_Provided text_

----------

We performed two experiments in which the reviewers were asked to evaluate both the differentiation between normal-appearing grey (GM) and white matter (WM) and the capability to evaluate the extension and definition of the epileptogenic lesions (when present) with a score of 1 (not visible), 2 (subtle), 3 (clear) or 4 (very clear). In a first experiment, each reviewer was presented with one set of images (FLAIR, T1w and T2w) for each patient, randomly taken from the HF, LF or IQT-enhanced LF acquisition, to assess the diagnostic confidence in each image type presented individually. In a second experiment all the 3 sets of images (HF, LF and IQT-enhanced LF, each of them including FLAIR, T1w and T2w images) were presented side by side in a random order for each patient, to directly compare the contrast and lesion conspicuity in the images. For each image type and sequence, the scores were averaged across patients and reviewers, excluding any missing data (in particular lesion scores in lesion-negative scans). For lesions, the diagnosis by the most experienced neuroradiologist on the HF scans was considered as the reference.
The Wilcoxon signed rank test was applied to assess the pairwise differences in each score between IQT and either LF or HF images, separately for T1w, T2w and FLAIR.
Results
Patients’ demographic information and the reference diagnosis from HF images is reported in Table 1. Three out of the 12 patients were considered non-lesional at HF, while the remaining 9 had lesions. As only one subtle lesion was found in this cohort and most abnormalities could be seen on all images by all reviewers, we did not perform an accuracy analysis on the number of detected lesions but only evaluated their extension and definition as described above, as well as the GM-WM differentiation.

----------

_Data records_
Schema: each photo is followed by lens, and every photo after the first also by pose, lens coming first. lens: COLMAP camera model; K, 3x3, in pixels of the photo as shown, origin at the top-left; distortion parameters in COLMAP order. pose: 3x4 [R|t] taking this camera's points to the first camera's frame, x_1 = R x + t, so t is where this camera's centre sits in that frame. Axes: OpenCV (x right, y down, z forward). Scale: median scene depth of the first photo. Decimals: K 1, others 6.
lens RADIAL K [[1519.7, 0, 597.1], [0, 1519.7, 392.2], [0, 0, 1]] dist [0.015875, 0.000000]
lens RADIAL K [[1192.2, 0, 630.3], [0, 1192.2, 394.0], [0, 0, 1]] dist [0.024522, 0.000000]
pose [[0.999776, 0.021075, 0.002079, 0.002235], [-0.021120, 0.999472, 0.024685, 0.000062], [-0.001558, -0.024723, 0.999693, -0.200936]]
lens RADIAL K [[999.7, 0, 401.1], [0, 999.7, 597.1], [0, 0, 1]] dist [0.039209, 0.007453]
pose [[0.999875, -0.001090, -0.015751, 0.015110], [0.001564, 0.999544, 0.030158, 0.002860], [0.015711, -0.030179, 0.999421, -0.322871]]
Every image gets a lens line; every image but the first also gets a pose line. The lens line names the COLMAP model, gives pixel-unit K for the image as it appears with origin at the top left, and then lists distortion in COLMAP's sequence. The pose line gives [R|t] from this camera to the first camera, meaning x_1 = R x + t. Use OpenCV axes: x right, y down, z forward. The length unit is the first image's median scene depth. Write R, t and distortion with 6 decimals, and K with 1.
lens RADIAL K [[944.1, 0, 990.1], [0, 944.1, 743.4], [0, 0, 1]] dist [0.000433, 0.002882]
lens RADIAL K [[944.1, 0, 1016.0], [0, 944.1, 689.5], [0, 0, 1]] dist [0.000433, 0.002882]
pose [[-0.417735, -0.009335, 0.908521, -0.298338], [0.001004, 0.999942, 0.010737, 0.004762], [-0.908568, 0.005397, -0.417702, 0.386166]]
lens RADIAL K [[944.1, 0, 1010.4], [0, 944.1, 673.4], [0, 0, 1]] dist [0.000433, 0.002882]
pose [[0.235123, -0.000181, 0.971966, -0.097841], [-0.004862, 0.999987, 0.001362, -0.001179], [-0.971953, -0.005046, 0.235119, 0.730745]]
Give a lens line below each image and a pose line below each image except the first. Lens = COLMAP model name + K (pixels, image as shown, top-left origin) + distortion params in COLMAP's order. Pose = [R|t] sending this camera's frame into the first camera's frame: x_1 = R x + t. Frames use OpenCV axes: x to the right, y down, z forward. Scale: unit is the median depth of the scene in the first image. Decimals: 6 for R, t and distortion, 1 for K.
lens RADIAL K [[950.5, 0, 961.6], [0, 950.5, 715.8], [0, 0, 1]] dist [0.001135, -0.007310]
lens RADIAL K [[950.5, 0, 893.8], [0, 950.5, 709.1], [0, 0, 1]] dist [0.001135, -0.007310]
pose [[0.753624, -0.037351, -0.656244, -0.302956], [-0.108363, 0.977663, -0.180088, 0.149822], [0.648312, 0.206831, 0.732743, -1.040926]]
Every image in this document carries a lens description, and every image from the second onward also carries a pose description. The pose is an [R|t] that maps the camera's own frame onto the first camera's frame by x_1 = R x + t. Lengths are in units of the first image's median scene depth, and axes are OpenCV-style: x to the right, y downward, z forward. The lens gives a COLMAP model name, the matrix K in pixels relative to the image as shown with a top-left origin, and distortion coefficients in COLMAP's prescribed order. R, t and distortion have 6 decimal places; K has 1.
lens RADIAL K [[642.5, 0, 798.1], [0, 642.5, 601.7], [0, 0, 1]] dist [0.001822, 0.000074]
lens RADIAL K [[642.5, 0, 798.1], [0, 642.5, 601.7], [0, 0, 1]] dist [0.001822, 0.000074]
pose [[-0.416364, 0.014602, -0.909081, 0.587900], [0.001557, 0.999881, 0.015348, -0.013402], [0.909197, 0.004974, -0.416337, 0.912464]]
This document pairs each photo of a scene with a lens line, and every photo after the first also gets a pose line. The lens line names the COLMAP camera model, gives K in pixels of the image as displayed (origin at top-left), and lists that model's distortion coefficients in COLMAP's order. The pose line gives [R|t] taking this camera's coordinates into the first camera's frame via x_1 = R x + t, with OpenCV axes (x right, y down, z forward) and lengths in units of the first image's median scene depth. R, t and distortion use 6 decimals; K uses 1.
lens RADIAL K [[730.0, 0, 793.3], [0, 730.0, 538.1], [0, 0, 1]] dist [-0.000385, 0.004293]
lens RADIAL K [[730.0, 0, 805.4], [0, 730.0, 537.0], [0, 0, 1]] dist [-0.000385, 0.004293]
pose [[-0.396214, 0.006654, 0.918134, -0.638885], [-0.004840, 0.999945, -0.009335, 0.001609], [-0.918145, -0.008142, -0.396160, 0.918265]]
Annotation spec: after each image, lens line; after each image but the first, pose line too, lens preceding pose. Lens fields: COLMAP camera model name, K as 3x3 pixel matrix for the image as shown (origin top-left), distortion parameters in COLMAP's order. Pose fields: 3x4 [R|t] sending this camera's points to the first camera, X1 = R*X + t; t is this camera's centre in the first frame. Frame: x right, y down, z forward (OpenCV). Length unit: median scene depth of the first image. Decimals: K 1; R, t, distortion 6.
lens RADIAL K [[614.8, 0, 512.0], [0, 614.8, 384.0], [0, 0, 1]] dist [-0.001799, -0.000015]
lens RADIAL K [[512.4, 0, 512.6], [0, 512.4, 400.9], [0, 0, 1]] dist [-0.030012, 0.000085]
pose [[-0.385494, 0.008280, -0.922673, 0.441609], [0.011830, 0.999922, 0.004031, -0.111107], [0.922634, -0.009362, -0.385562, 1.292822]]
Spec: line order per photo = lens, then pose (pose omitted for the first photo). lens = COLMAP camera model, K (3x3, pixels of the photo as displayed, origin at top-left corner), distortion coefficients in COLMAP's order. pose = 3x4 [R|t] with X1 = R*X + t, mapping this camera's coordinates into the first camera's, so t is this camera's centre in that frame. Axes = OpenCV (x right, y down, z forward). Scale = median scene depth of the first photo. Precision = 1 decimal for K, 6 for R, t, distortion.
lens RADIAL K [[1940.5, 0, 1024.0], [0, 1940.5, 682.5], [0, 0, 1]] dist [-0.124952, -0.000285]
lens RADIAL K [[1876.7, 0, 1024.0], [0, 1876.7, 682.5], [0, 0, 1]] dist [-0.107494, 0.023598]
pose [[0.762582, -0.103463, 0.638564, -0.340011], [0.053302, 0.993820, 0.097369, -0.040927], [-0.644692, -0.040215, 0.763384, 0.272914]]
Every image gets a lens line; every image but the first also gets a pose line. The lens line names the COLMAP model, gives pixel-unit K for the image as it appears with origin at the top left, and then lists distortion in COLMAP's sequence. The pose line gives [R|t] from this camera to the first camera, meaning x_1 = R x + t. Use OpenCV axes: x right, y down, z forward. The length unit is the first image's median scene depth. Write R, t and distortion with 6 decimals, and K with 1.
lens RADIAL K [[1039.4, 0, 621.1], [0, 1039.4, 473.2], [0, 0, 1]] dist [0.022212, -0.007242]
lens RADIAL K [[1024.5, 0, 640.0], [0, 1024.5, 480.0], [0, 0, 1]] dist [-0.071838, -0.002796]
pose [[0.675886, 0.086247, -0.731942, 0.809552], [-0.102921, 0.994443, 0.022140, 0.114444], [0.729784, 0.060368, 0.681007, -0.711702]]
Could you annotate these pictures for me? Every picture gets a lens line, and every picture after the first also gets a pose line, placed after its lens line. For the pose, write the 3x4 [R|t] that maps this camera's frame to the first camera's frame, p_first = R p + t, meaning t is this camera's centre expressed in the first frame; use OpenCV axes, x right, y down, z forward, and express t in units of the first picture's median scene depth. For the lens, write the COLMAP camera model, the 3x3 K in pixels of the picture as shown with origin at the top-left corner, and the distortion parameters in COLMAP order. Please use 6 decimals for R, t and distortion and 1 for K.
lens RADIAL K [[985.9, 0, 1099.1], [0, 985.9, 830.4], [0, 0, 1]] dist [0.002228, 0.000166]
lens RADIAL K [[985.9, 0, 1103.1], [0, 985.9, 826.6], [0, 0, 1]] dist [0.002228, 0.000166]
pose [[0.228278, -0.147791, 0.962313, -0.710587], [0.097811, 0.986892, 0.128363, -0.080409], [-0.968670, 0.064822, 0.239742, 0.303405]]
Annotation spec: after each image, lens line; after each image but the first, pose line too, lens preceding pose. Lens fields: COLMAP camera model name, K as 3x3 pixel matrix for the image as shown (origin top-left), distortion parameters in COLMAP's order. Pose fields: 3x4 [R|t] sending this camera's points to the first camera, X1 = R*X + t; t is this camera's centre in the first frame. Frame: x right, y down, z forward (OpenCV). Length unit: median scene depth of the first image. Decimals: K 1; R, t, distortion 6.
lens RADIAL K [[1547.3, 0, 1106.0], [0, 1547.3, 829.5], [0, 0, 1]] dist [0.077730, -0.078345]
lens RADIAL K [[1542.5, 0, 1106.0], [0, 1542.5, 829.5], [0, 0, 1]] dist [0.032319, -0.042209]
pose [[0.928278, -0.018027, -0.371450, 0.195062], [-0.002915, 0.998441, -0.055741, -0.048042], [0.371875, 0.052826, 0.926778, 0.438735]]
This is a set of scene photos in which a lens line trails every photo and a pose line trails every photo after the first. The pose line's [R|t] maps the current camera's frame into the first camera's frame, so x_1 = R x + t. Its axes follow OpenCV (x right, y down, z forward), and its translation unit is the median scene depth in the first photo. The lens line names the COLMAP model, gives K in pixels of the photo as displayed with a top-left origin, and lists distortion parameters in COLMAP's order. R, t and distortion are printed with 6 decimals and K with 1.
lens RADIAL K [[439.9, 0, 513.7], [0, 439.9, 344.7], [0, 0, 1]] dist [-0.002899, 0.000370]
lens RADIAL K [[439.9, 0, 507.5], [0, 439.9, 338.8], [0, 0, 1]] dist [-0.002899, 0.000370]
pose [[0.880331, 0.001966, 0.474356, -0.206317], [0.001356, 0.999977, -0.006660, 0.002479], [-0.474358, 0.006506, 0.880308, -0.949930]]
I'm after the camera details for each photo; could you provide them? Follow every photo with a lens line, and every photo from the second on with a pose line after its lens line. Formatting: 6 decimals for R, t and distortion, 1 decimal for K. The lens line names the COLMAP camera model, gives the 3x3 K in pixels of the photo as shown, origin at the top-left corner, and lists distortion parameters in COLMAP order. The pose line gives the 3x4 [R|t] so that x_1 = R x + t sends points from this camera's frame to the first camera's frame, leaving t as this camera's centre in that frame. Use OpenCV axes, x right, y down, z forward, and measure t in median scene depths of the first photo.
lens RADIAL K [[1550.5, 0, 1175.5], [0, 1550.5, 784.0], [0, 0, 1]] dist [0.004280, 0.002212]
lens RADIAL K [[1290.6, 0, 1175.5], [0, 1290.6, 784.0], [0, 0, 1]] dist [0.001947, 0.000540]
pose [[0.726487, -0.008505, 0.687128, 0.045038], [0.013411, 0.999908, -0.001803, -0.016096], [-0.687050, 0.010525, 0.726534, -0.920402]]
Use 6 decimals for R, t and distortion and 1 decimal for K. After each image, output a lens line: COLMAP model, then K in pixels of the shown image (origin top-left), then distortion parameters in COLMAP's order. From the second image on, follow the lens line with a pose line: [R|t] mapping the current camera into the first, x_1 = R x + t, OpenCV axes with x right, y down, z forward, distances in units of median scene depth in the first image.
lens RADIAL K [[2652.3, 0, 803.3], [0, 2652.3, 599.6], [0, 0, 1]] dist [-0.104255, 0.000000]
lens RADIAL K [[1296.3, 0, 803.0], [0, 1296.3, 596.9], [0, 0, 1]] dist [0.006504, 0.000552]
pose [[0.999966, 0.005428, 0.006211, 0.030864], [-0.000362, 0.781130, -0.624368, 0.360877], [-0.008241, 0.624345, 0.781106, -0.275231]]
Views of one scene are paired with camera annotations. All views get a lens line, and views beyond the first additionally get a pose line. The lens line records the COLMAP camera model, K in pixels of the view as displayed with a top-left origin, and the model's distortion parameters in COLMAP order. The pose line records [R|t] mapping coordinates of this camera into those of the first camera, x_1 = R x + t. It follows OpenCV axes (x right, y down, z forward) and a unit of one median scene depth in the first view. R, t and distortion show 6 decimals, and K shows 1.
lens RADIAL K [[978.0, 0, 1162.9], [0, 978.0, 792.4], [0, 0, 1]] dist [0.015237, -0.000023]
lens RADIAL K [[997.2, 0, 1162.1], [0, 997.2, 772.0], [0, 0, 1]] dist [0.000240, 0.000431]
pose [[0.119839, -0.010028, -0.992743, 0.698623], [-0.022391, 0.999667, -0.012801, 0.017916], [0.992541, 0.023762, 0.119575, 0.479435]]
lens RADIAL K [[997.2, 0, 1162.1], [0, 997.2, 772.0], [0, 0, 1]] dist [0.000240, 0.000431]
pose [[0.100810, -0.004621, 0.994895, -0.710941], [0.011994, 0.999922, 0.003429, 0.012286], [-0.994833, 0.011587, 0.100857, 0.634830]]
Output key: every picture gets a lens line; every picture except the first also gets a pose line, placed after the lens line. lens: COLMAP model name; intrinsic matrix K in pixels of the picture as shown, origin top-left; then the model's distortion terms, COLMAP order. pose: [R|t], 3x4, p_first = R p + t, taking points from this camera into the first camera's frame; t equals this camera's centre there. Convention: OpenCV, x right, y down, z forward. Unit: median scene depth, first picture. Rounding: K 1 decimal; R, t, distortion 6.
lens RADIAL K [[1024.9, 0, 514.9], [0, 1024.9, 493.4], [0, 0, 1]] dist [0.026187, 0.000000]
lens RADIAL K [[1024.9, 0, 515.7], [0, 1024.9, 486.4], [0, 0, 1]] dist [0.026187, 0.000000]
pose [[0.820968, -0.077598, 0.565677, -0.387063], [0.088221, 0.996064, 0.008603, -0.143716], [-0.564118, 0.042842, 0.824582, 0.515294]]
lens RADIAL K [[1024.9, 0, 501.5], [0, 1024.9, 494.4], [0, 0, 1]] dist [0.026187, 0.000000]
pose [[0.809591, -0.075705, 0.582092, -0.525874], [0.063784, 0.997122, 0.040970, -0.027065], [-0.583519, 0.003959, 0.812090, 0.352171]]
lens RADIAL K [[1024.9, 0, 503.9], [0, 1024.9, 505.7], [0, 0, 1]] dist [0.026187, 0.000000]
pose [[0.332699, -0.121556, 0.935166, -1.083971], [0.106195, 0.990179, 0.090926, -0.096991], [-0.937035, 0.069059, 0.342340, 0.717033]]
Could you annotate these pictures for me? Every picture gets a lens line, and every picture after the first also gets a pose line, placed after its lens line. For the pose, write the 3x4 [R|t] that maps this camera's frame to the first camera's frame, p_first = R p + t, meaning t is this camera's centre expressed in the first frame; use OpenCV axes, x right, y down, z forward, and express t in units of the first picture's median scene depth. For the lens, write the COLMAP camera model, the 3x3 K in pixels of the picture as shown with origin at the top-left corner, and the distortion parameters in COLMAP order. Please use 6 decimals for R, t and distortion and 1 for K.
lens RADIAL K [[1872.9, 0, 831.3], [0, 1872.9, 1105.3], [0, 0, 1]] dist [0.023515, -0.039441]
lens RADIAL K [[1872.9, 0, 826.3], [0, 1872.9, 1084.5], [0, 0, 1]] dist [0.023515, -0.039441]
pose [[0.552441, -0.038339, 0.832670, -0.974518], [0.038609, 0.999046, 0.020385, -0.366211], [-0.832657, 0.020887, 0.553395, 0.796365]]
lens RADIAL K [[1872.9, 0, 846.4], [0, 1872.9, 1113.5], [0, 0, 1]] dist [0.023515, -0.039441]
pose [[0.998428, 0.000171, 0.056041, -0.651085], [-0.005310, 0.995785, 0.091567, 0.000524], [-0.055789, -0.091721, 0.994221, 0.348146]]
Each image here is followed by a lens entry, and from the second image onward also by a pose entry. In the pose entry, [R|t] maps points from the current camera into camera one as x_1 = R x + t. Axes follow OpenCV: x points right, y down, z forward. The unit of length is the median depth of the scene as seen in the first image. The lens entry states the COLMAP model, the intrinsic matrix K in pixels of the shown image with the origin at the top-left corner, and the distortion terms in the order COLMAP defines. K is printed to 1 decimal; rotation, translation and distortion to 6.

----------

_Exercise details_
Continue the passage on rating low-field, high-field and IQT-enhanced MRI scans of epilepsy patients, starting right after its last sentence.

_Answer_
Table 1.
Patient number | Sex | Age at LF MRI | Time between LF and HF MRI | Diagnosis on HF images |
---|---|---|---|---|
01 | F | 15 | 33 days | Left MCA ischemia |
02 | M | 18 | 33 days | Non-lesional |
03 | M | 10 | 43 days | Tuberous sclerosis (sub ependymal nodules and tubers) |
04 | M | 9 | 43 days | Infarct |
05 | M | 6 | 22 days | Occipital cortico-subcortical lesions (neonatal hypoglycemia) |
06 | F | 7 | 22 days | Non-lesional (possibly therapy-related atrophy) |
07 | M | 6 | 1 day | Callosal agenesis and ventriculomegaly |
08 | F | 5 | 15 days | Hypoxic ischemic injury |
09 | F | 12 | 1 day | Pilocytic astrocytoma |
10 | M | 10 | 15 days | Left temporal pole focal cortical dysplasia |
11 | M | 13 | 15 days | Left MCA ischemia |
12 | F | 12 | 1 day | Non-lesional (possibly therapy-related atrophy) |
Visually, IQT substantially improved the image appearance in non-axial planes, as shown by the representative examples of coronal and sagittal reformatted images in Fig. 1. It also slightly improved the contrast between healthy brain tissues, especially in T1w images (Fig. 2). Most of the lesions observed at HF were more clearly visible in IQT-enhanced images than in the corresponding LF images, as shown in Fig. 3 for a patient with encephalomalacia and in Fig. 4 for a patient with tuberous sclerosis.
In experiment 1, when viewing each set of images independently, reviewers scored the GM-WM differentiation in IQT-enhanced images as higher than LF but lower than HF for T1w and T2w images, with an increase of 26% and 17% respectively with respect to LF. However, the GM-WM differentiation in IQT-enhanced FLAIR images was 12% lower than LF and the lesion definition on all images received lower average scores for IQT than for either LF or HF, with an average difference with respect to LF of 8%, 34% and 19% for FLAIR, T1w and T2w images respectively (Fig. 5, panels A and B).
When the 3 sets of images were evaluated side by side in experiment 2, however, all the lesion definition scores for IQT improved and became 3% higher than LF for FLAIR and T1w images (Fig. 5, panels C and D). The GM-WM differentiation scores had very similar trends to those in experiment 1.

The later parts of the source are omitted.